Lancement du parti présidentiel : Déthié Fall, Guirassy et Dièye appelés à clarifier leur position

Samedi 25 Juillet 2026

À quelques heures du lancement du parti présidentiel de Bassirou Diomaye Faye, plusieurs membres du gouvernement sont au centre des interrogations. Selon L'Observateur, cette nouvelle étape de la recomposition politique pourrait contraindre certains ministres à afficher clairement leur camp après la rupture entre le chef de l'État et son ancien Premier ministre, Ousmane Sonko.

Le quotidien s'intéresse particulièrement à Déthié Fall, ministre des Infrastructures, Moustapha Guirassy, ministre de l'Éducation nationale, et Cheikh Tidiane Dièye, ministre de l'Hydraulique et de l'Assainissement. Tous trois, à la tête de départements stratégiques, sont restés discrets depuis la séparation politique entre les deux anciens alliés.
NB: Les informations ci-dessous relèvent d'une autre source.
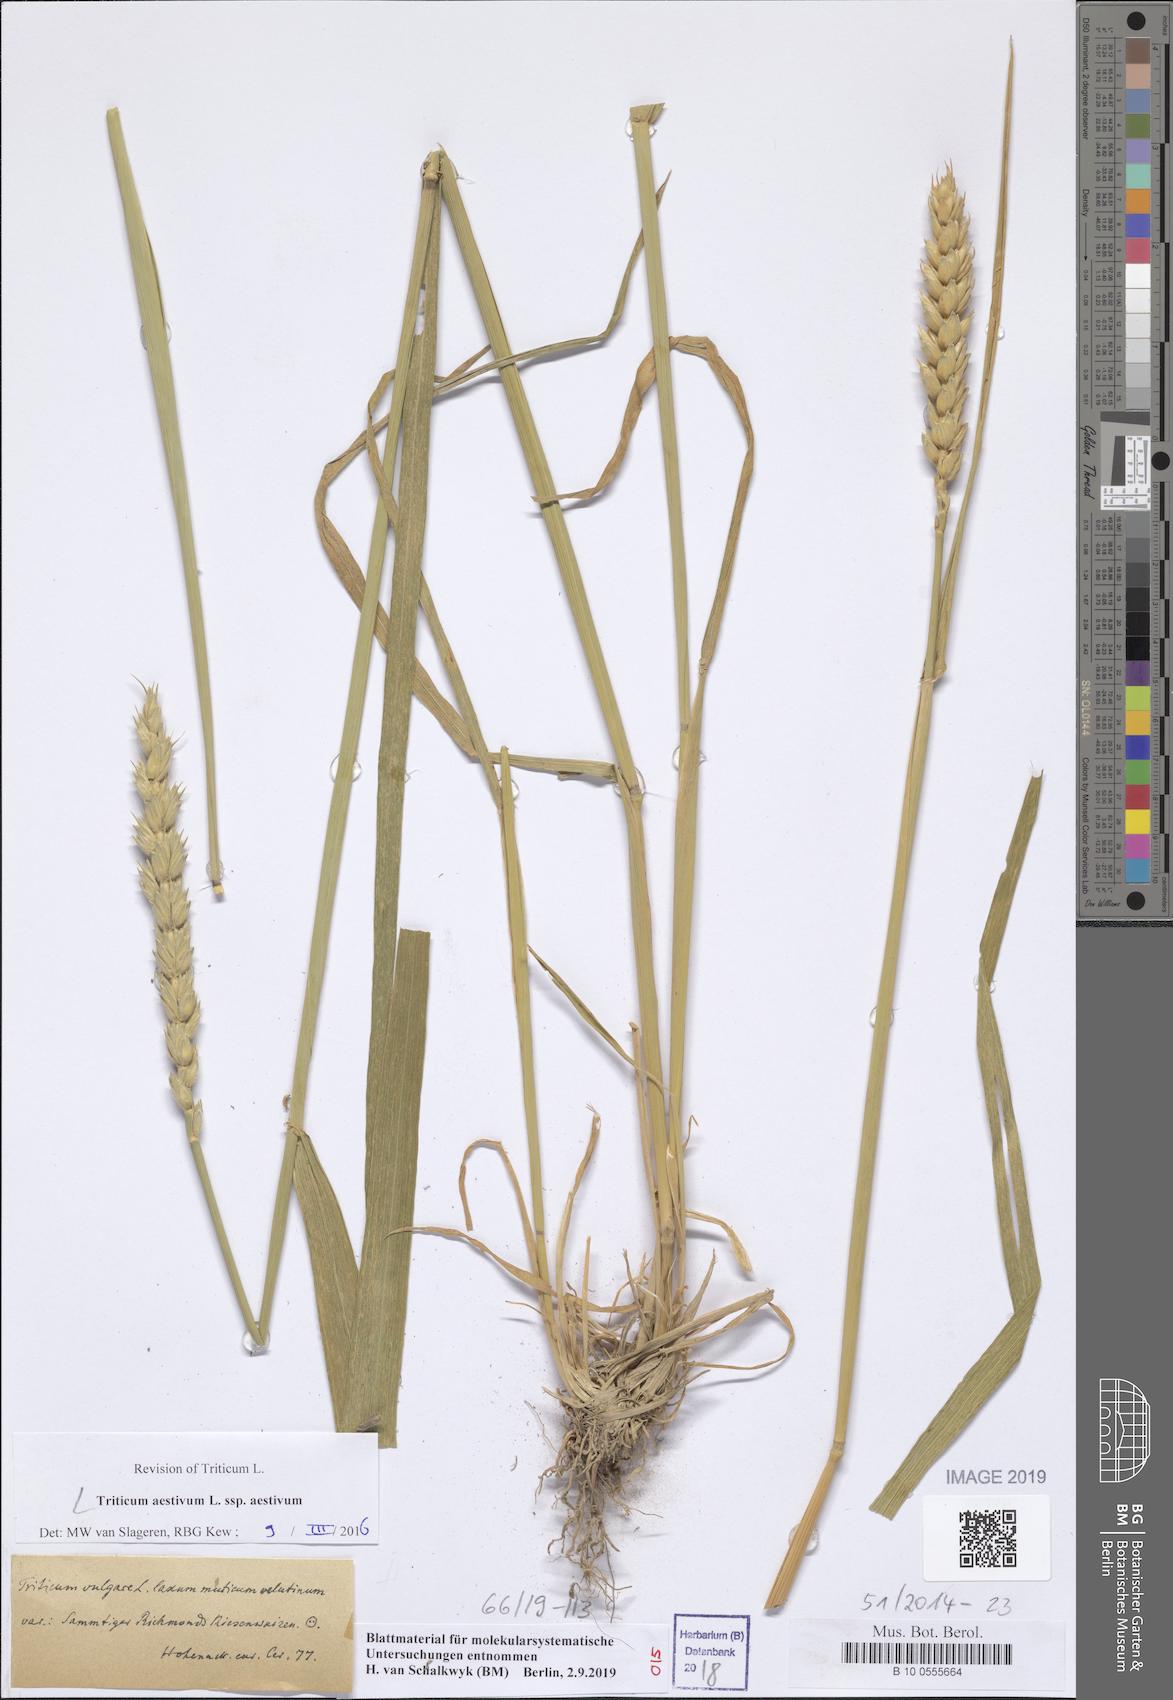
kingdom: Plantae
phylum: Tracheophyta
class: Liliopsida
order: Poales
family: Poaceae
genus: Triticum
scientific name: Triticum aestivum
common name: Common wheat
Historiquement proches d'Ousmane Sonko, avec qui ils avaient notamment participé à la création de la coalition APTE et entretenu des relations politiques avant son congrès, ces responsables se retrouvent aujourd'hui face à un choix que L'Observateur juge déterminant : rejoindre ouvertement la nouvelle dynamique portée par Bassirou Diomaye Faye ou demeurer fidèles au président de l'Assemblée nationale.

Interrogés par le journal, le sociologue Dr Abdou Khadre Sanogo et l'enseignant-chercheur à l'UCAD Dr Malao Kanté estiment que cette situation d'ambiguïté ne saurait durer au sein de l'exécutif.

Selon eux, le président de la République a besoin d'un gouvernement reposant sur une majorité politique clairement identifiée et sur des soutiens assumés. Ils considèrent ainsi que ces ministres devront soit adhérer à la nouvelle mouvance présidentielle afin d'accompagner l'action du chef de l'État, soit quitter le gouvernement s'ils choisissent de poursuivre leur engagement politique aux côtés d'Ousmane Sonko.

Les deux universitaires soulignent toutefois qu'un soutien au président Bassirou Diomaye Faye n'impliquerait pas nécessairement la disparition des formations politiques dirigées par ces ministres. Ils évoquent la possibilité d'un « compagnonnage autonome », permettant à ces partis de conserver leur identité tout en soutenant l'action gouvernementale.

Pour illustrer cette hypothèse, ils rappellent le précédent de Benno Bokk Yaakaar, où le Parti socialiste (PS) et l'Alliance des forces de progrès (AFP) avaient conservé leur autonomie tout en accompagnant l'Alliance pour la République (APR) de Macky Sall au sein de la coalition présidentielle.